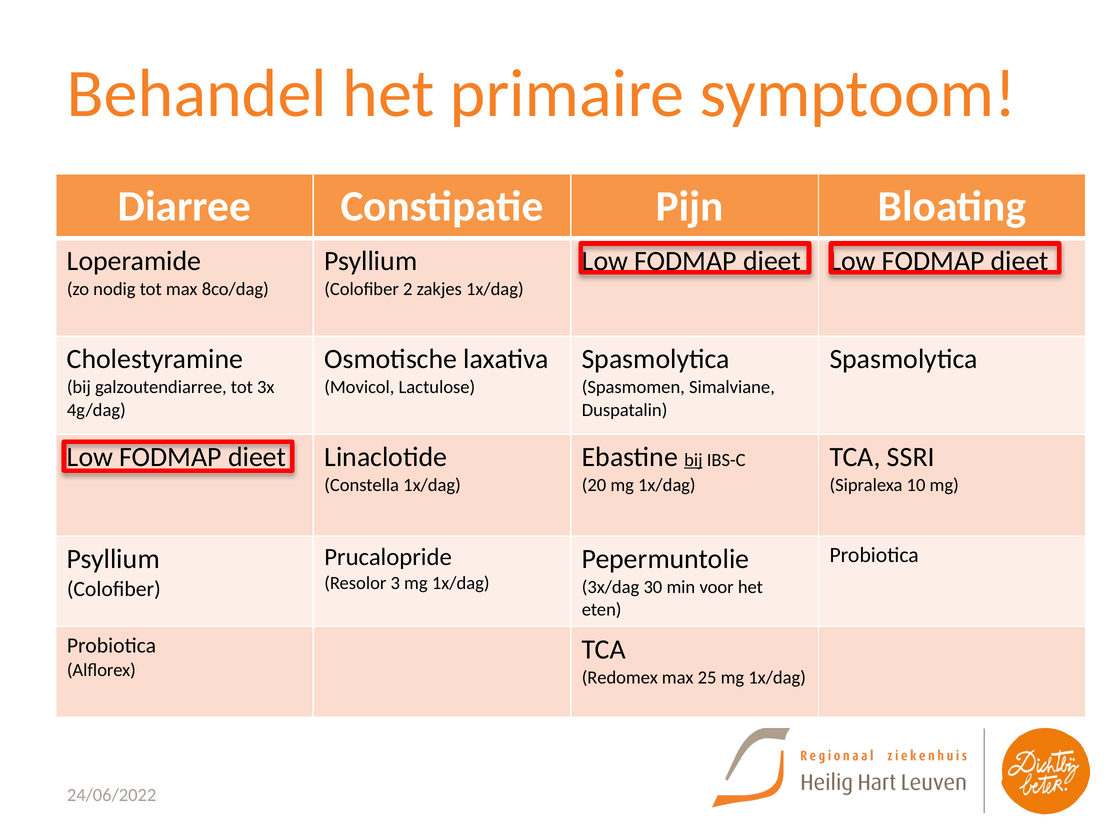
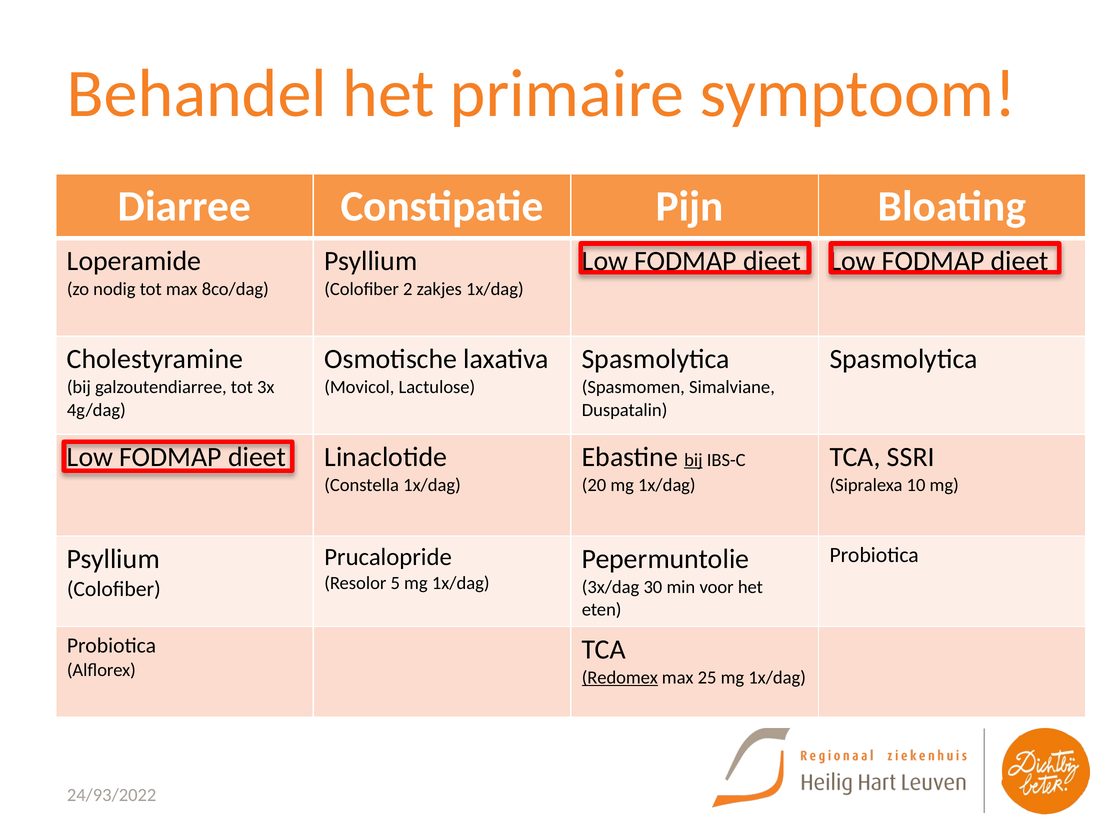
3: 3 -> 5
Redomex underline: none -> present
24/06/2022: 24/06/2022 -> 24/93/2022
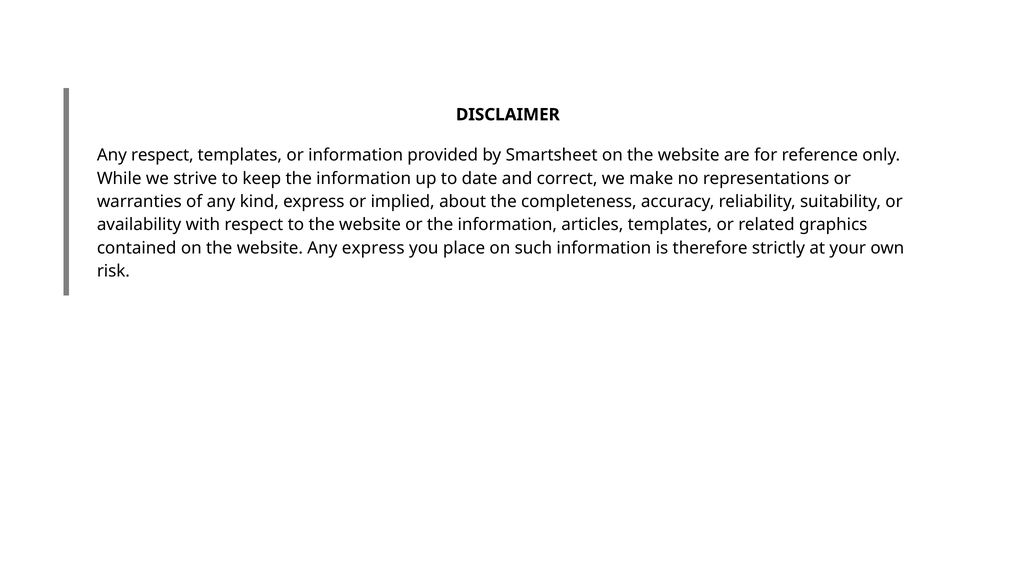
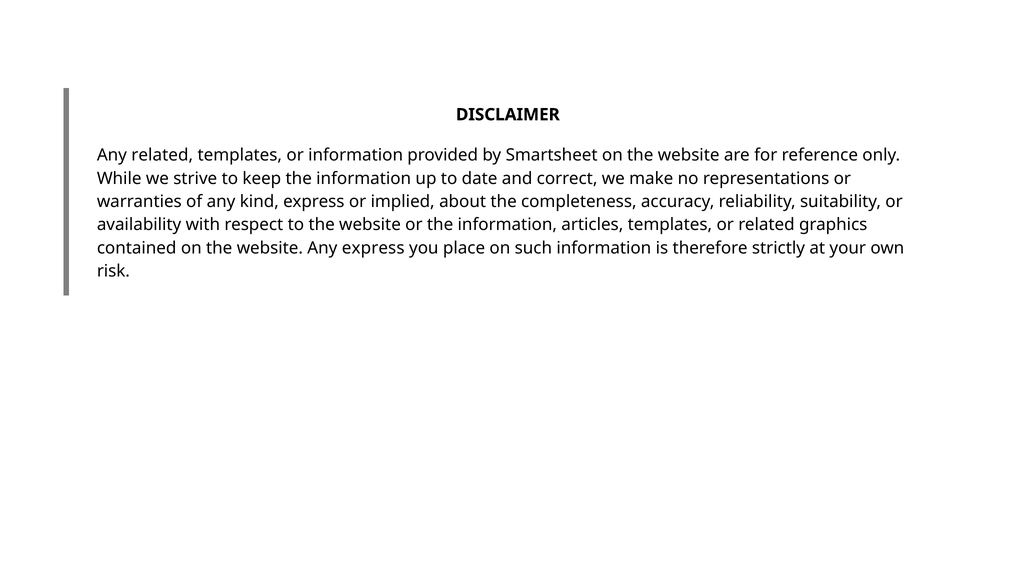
Any respect: respect -> related
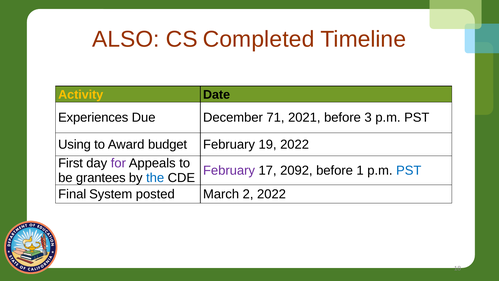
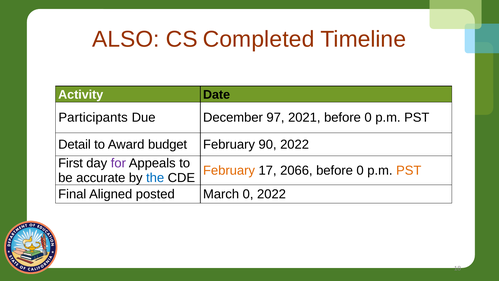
Activity colour: yellow -> white
Experiences: Experiences -> Participants
71: 71 -> 97
2021 before 3: 3 -> 0
Using: Using -> Detail
19: 19 -> 90
February at (229, 170) colour: purple -> orange
2092: 2092 -> 2066
1 at (360, 170): 1 -> 0
PST at (409, 170) colour: blue -> orange
grantees: grantees -> accurate
System: System -> Aligned
March 2: 2 -> 0
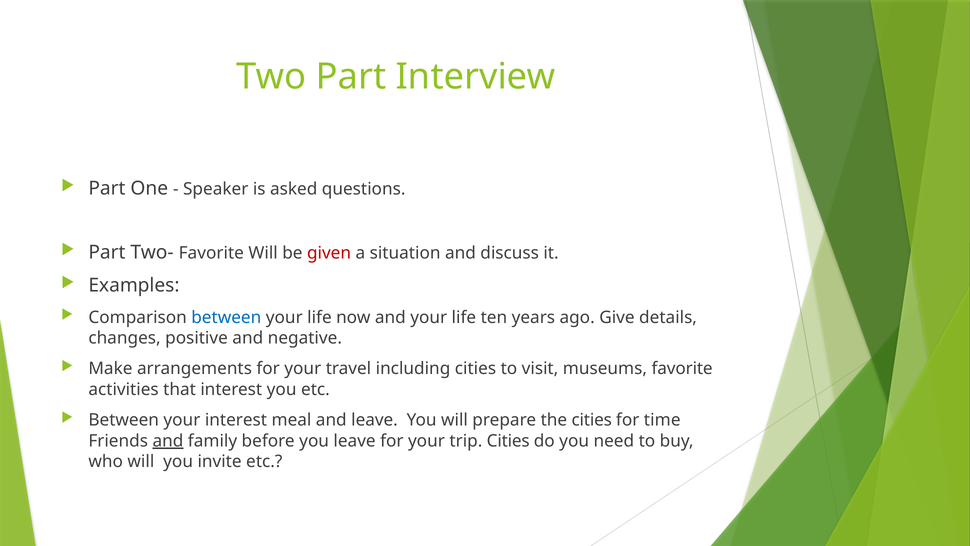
══════════
### Challenge
Reproduce every line from the records above unchanged, leaving out the pictures.

### Task output
3: 3 -> 5
Redomex underline: none -> present
24/06/2022: 24/06/2022 -> 24/93/2022
Any respect: respect -> related
Activity colour: yellow -> white
Experiences: Experiences -> Participants
71: 71 -> 97
2021 before 3: 3 -> 0
Using: Using -> Detail
19: 19 -> 90
February at (229, 170) colour: purple -> orange
2092: 2092 -> 2066
1 at (360, 170): 1 -> 0
PST at (409, 170) colour: blue -> orange
grantees: grantees -> accurate
System: System -> Aligned
March 2: 2 -> 0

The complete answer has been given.